Focus on the short ones
British Open 2023: The secret to good putting? Look at Brian Harman's stats
JARED C TILTON
HOYLAKE, England — You don't win majors with a cold putter, but coming into the final round, 54-hole leader Brian Harman's is running blazing hot.
"I've had a really nice week putting. Another good one tomorrow would be nice," he says. "These greens have been fantastic, and I've had a good line for them so far."
That, perhaps, is an understatement.
Harman, who comes into Sunday 12 under and with a five stroke lead over Cameron Young, leads in strokes gained/putting, gaining a whopping 9.27 strokes with his putter over the rest of the field.
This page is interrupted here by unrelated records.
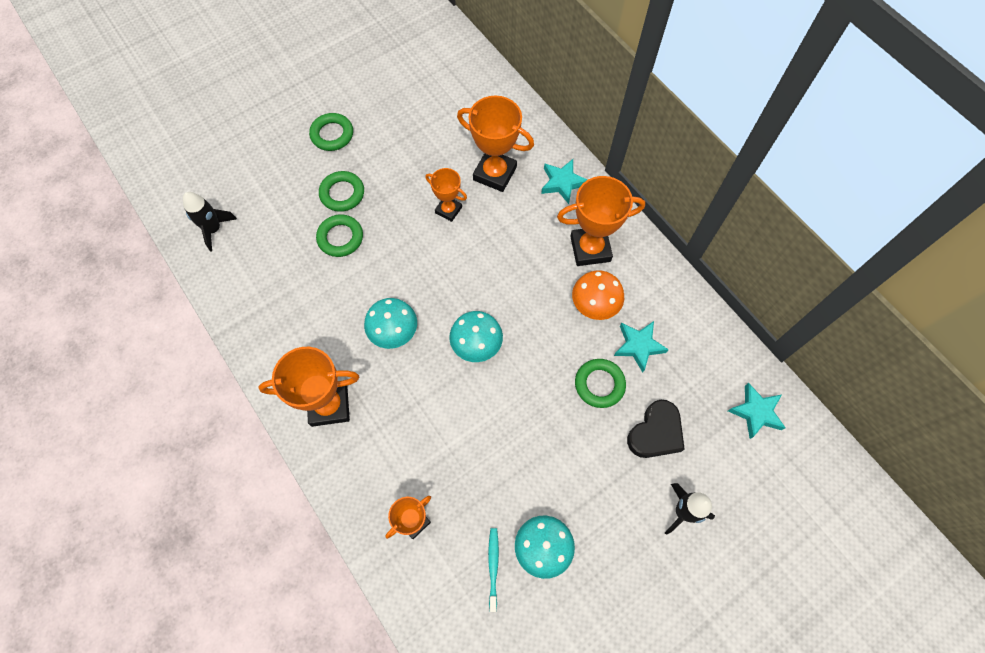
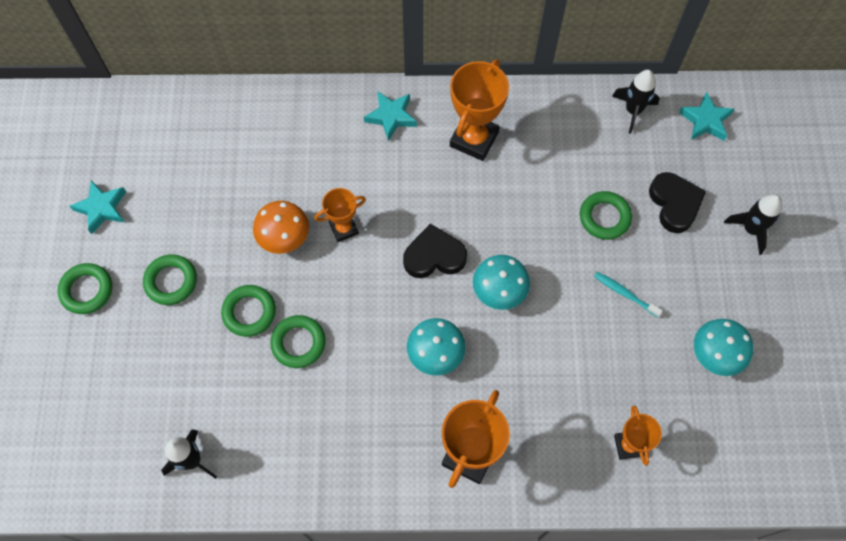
camera: 55 degrees left, 0 degrees up
orange trophy [457,96,534,192] -> none
turquoise toothbrush [488,528,499,612] -> turquoise toothbrush moved to [594,272,663,317]
orange mushroom [572,270,624,320] -> orange mushroom moved to [253,201,309,254]
turquoise star [614,321,669,372] -> turquoise star moved to [70,180,126,234]
none -> green ring [58,263,112,314]
none -> black heart [403,224,467,278]
none -> black rocket [612,70,660,134]

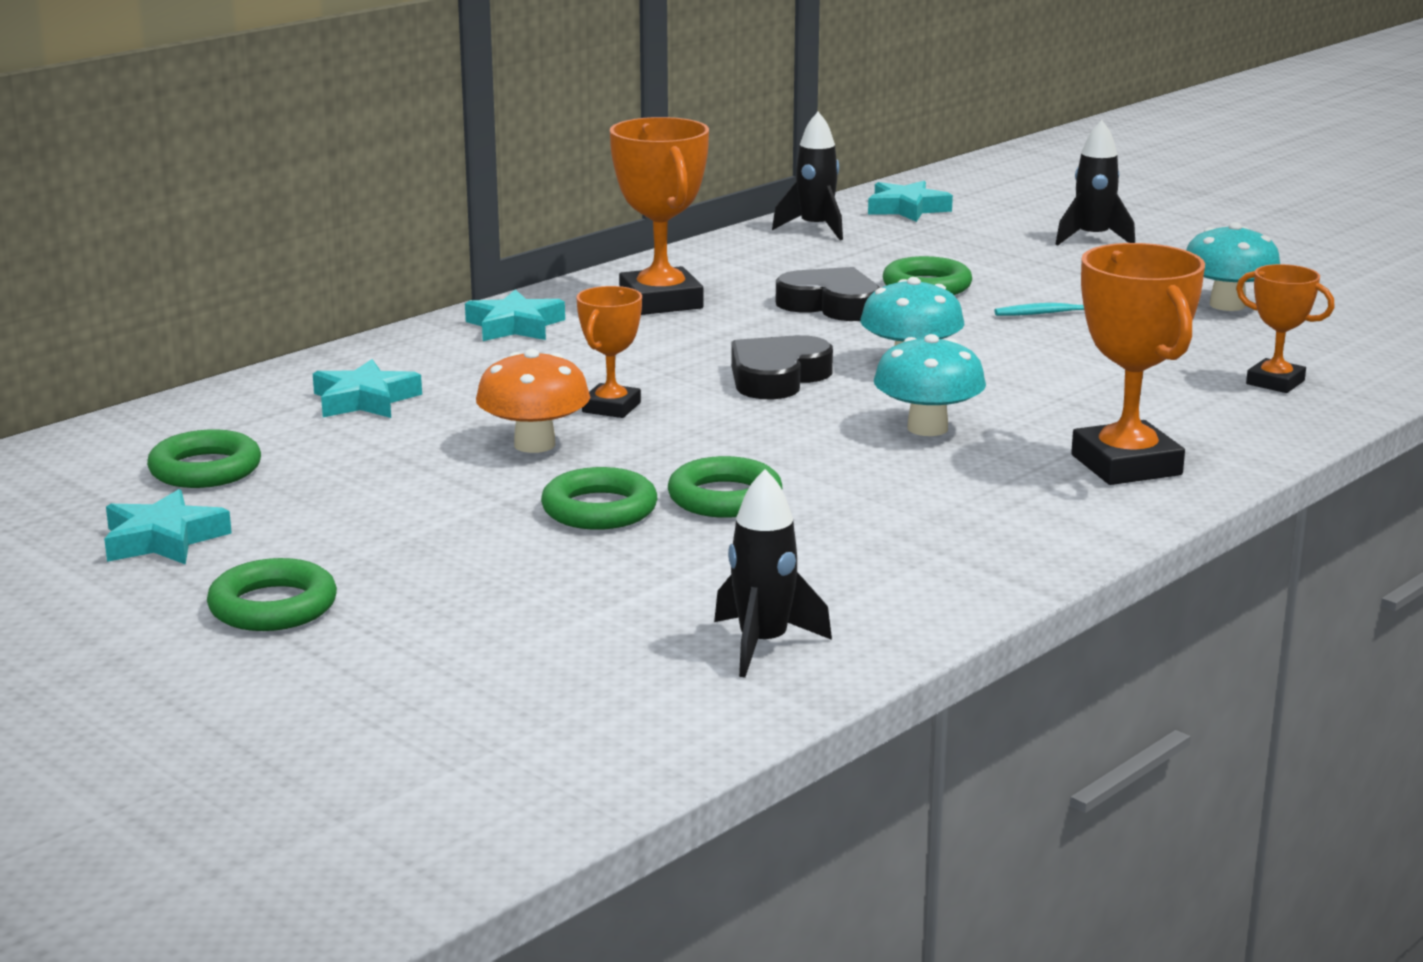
camera: 45 degrees left, 45 degrees down
green ring [143,254,197,305] -> green ring moved to [147,429,261,488]
black heart [649,172,706,233] -> black heart moved to [776,267,880,321]
none -> turquoise star [313,359,422,418]

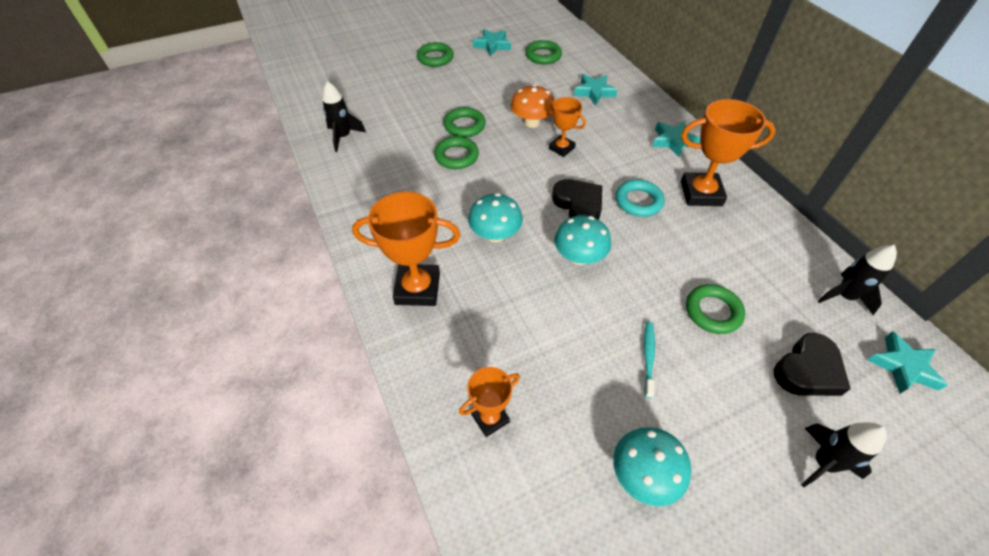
camera: 110 degrees right, 30 degrees up
black heart [776,267,880,321] -> black heart moved to [774,333,851,396]
none -> turquoise ring [616,179,665,217]

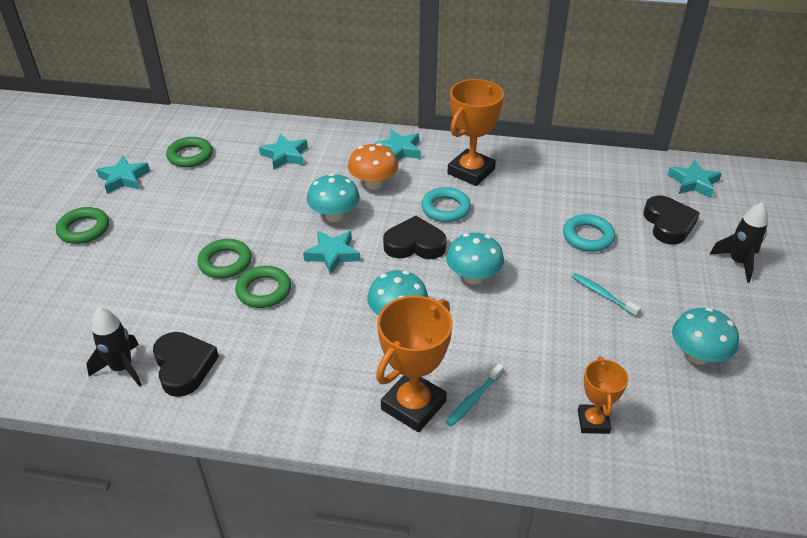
camera: 55 degrees left, 10 degrees down
orange mushroom [511,84,554,128] -> orange mushroom moved to [348,143,398,190]
orange trophy [547,97,586,157] -> turquoise mushroom [307,173,360,222]
green ring [686,284,745,334] -> turquoise ring [563,214,615,252]
black rocket [818,245,897,315] -> none
none -> black heart [153,332,219,397]
none -> turquoise star [303,231,360,275]
none -> turquoise toothbrush [446,364,504,427]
To put how well he's putting: If Rory McIlroy, who comes into Sunday T-11 at three under, boasted Harman's putting stats, he'd be 13 under.
But what's perhaps most interesting about Brian Harman's red hot putting is what a deeper dive into his stats reveals about what good putting actually looks like. It's probably different than what most golfers think.
Don't worry about medium and long putts
The longest putt Brian Harman has holed this week? 32 feet, which ranks him outside the top 50 in the statistical category. That's almost the same distance as longest putt Scottie Scheffler, who ranks 157th in strokes gained/putting, has holed this week. And it's 10 feet shorter than the longest putt Rory McIlroy has holed this week.
It underlines an important point: Being a good putter doesn't require holing lots of long putts. The tour average only holes about four putts outside of 10 feet per tournament. It's nice when it happens, but it's just not statistically possible to keep it going.
The bedrock of good putting isn't what happens from long range, it's what happens from closer...
Sweat the short ones
"Making tons of short putts" isn't really the most accurate way to describe it. Harman is making all his short putts, literally. He's 44/44 within 10 feet.
Your ability to make putts from short range, specifically in that 6-9 foot range, is one of the most important skills which separates high and low handicaps. Harman usually makes about 75 percent of these putts. The tour average is about 68 percent. According to Arccos, the average scratch golfer from this range makes just 39 percent.
Avoid 3-putts at all costs
And finally, a shoutout to the all-important quality of not three-putting. Harman's had zero of those this week, which means giving his short putting stats. It's a good reminder of the true key to good putting: Not getting aggressive from long range trying to hole a long putt, but rather, running up the margins from short range. That, ultimately, is what Harman is proving this week.
Making your short ones. That's the key to good putting, and lower scores.